Although Blorb 2.0 is still only a draft specification, the above
changes are fairly settled.


3. Metadata

Every Inform 7 project has a "library card" of bibliographic data
attached: the title, author, back cover text, genre, release number,
year of first writing and so forth. Moreover, every project created
is given a unique ID number, which can (it is hoped) be used to
distinguish all I7-published works, and which is presented to the
user as equivalent to an ISBN.

When a project is released as a Blorb file, this library card
is compiled into an XML file, and included in the IFmd chunk (above).

The format for this file is still under discussion, but it is
essentially the .iFiction format already used by the Zoom
interpreter. An example is as follows:

<?xml version="1.0" encoding="UTF-8"?>
<ifindex version="0.9">
<!-- Metadata output generated by Inform 7 build 3E53 -->

<story>
   <id>
    <uuid>
     <uuid>AC736F19-3C4D-461E-9C84-49A759C72F42</uuid>
    </uuid>
    <format>zcode</format>
   </id>
   <id>
    <zcode>
     <serial>060121</serial>
     <release>1</release>
    </zcode>
   </id>
   <title>The Reliques of Tolti-Aph</title>
   <headline>A W&amp;W Scenario</headline>
   <author>Graham Nelson</author>
   <genre>Fantasy</genre>
   <description>It used to be said that...</description>
   <year>2005</year>
   <auxiliary>
     <leafname>Collegio.pdf</leafname>
     <description>Collegio magazine</description>
   </auxiliary>
   <auxiliary>
     <leafname>Guide</leafname>
     <description>Baltrazar's Guide</description>
   </auxiliary>
   <auxiliary>
     <leafname>Mating Wyverns.mp3</leafname>
     <description>The mating call of the green wyvern</description>
   </auxiliary>
   <coverpicture>1</coverpicture>
   <group>Inform</group>
</story>
</ifindex>

where the <description>, a back cover text, has been somewhat
abbreviated: it will usually be two or three paragraphs of text.
Some of this information duplicates what can be found in the
rest of the blorb. Most of the tags are self-explanatory.

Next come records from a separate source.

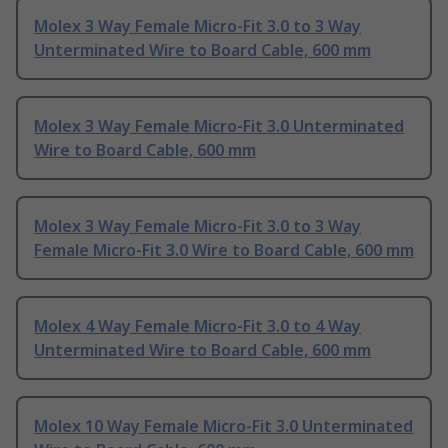
Molex 3 Way Female Micro-Fit 3.0 to 3 Way
Unterminated Wire to Board Cable, 600 mm
Molex 3 Way Female Micro-Fit 3.0 Unterminated
Wire to Board Cable, 600 mm
Molex 3 Way Female Micro-Fit 3.0 to 3 Way
Female Micro-Fit 3.0 Wire to Board Cable, 600 mm
Molex 4 Way Female Micro-Fit 3.0 to 4 Way
Unterminated Wire to Board Cable, 600 mm
Molex 10 Way Female Micro-Fit 3.0 Unterminated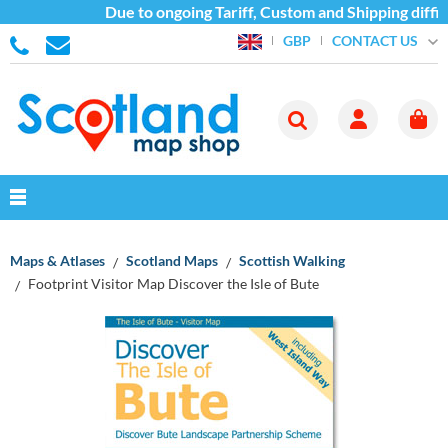
Due to ongoing Tariff, Custom and Shipping diffic
CONTACT US
GBP
Maps & Atlases
Scotland Maps
Scottish Walking
Footprint Visitor Map Discover the Isle of Bute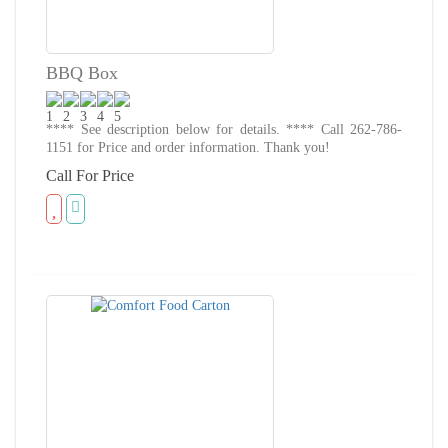
BBQ Box
**** See description below for details. **** Call 262-786-
1151 for Price and order information. Thank you!
Call For Price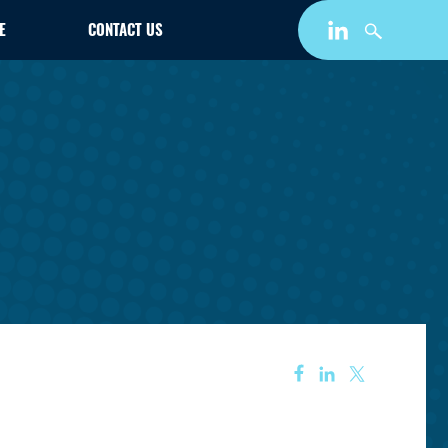
E
CONTACT US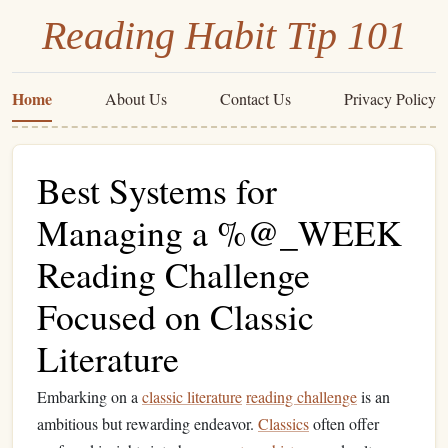
Reading Habit Tip 101
Home
About Us
Contact Us
Privacy Policy
Best Systems for
Managing a %@_WEEK
Reading Challenge
Focused on Classic
Literature
Embarking on a
classic literature
reading challenge
is an
ambitious but rewarding endeavor.
Classics
often offer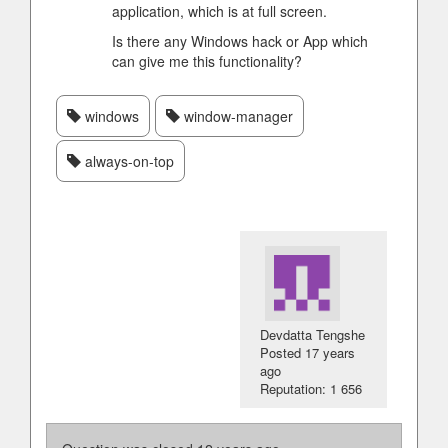
application, which is at full screen.
Is there any Windows hack or App which
can give me this functionality?
windows
window-manager
always-on-top
Devdatta Tengshe
Posted
17 years
ago
Reputation: 1 656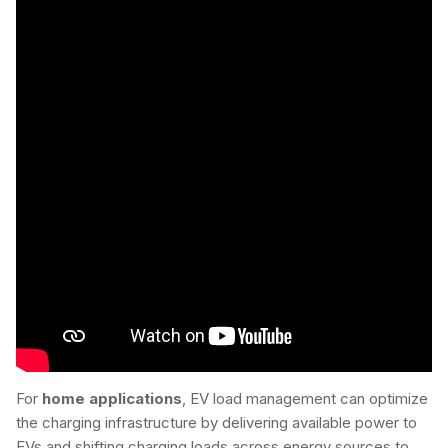
For
home applications
, EV load management can optimize
the charging infrastructure by delivering available power to
EVs and shifting charging loads across energy sources to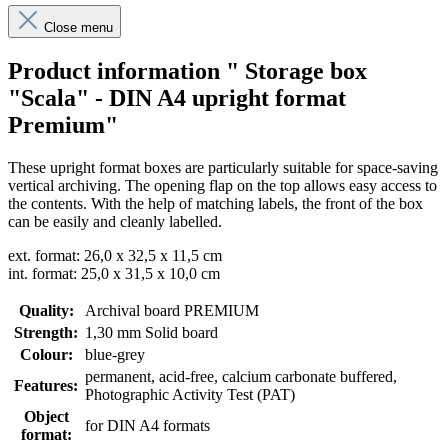
Close menu
Product information " Storage box
"Scala" - DIN A4 upright format
Premium"
These upright format boxes are particularly suitable for space-saving
vertical archiving. The opening flap on the top allows easy access to
the contents. With the help of matching labels, the front of the box
can be easily and cleanly labelled.
ext. format: 26,0 x 32,5 x 11,5 cm
int. format: 25,0 x 31,5 x 10,0 cm
Quality:
Archival board PREMIUM
Strength:
1,30 mm Solid board
Colour:
blue-grey
permanent
, acid-free, calcium carbonate buffered
,
Features:
Photographic Activity Test (PAT)
Object
for DIN A4 formats
format: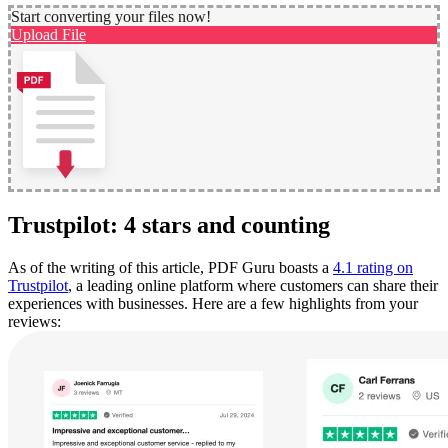
Start converting your files now!
Upload File
Trustpilot: 4 stars and counting
As of the writing of this article, PDF Guru boasts a
4.1 rating on
Trustpilot
, a leading online platform where customers can share their
experiences with businesses. Here are a few highlights from your
reviews: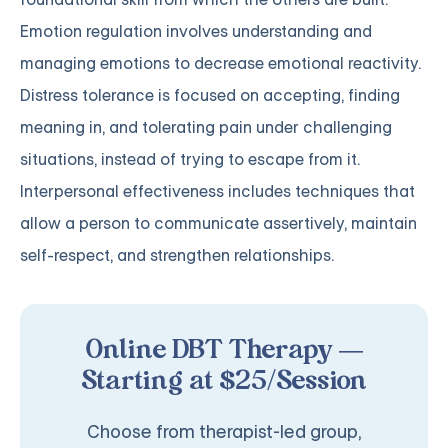
Emotion regulation involves understanding and
managing emotions to decrease emotional reactivity.
Distress tolerance is focused on accepting, finding
meaning in, and tolerating pain under challenging
situations, instead of trying to escape from it.
Interpersonal effectiveness includes techniques that
allow a person to communicate assertively, maintain
self-respect, and strengthen relationships.
Online DBT Therapy —
Starting at $25/Session
Choose from therapist-led group,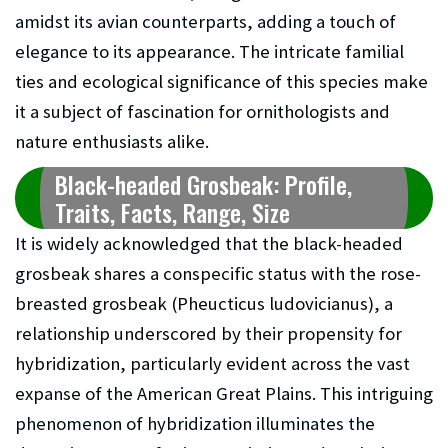
amidst its avian counterparts, adding a touch of
elegance to its appearance. The intricate familial
ties and ecological significance of this species make
it a subject of fascination for ornithologists and
nature enthusiasts alike.
Black-headed Grosbeak: Profile,
Traits, Facts, Range, Size
It is widely acknowledged that the black-headed
grosbeak shares a conspecific status with the rose-
breasted grosbeak (Pheucticus ludovicianus), a
relationship underscored by their propensity for
hybridization, particularly evident across the vast
expanse of the American Great Plains. This intriguing
phenomenon of hybridization illuminates the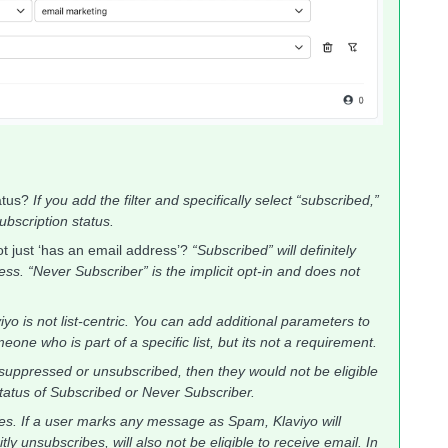
tatus?
If you add the filter and specifically select “subscribed,”
subscription status.
ot just ‘has an email address’?
“Subscribed” will definitely
s. “Never Subscriber” is the implicit opt-in and does not
iyo is not list-centric. You can add additional parameters to
one who is part of a specific list, but its not a requirement.
s suppressed or unsubscribed, then they would not be eligible
tatus of Subscribed or Never Subscriber.
es. If a user marks any message as Spam, Klaviyo will
y unsubscribes, will also not be eligible to receive email. In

<auxiliary> ... </auxiliary> is used to indicate that resources
not included in the blorb have been released with the game.
(Feelie PDFs, for instance.) The point of this is for archiving
programs or interpreters to be able to gather files together, or
notice that files are missing. By convention, the leafname must
end in a file extension (e.g. ".pdf") if the resource is a single
file: otherwise the resource is a folder containing HTML and
associated images, etc., in which case the top page is
guaranteed to be "index.html" in that folder. (The folder will
normally be a mini-website without external links.)


4. Unique ID number

In addition, all I7-generated Z-machine story files, whether embedded
in blorbs or not, are branded with the unique ID text: they each
contain a ZSCII string array in byte-accessible memory, in the form -

UUID://AC736F19-3C4D-461E-9C84-49A759C72F42//

the ID being the part between the pairs of double-slashes.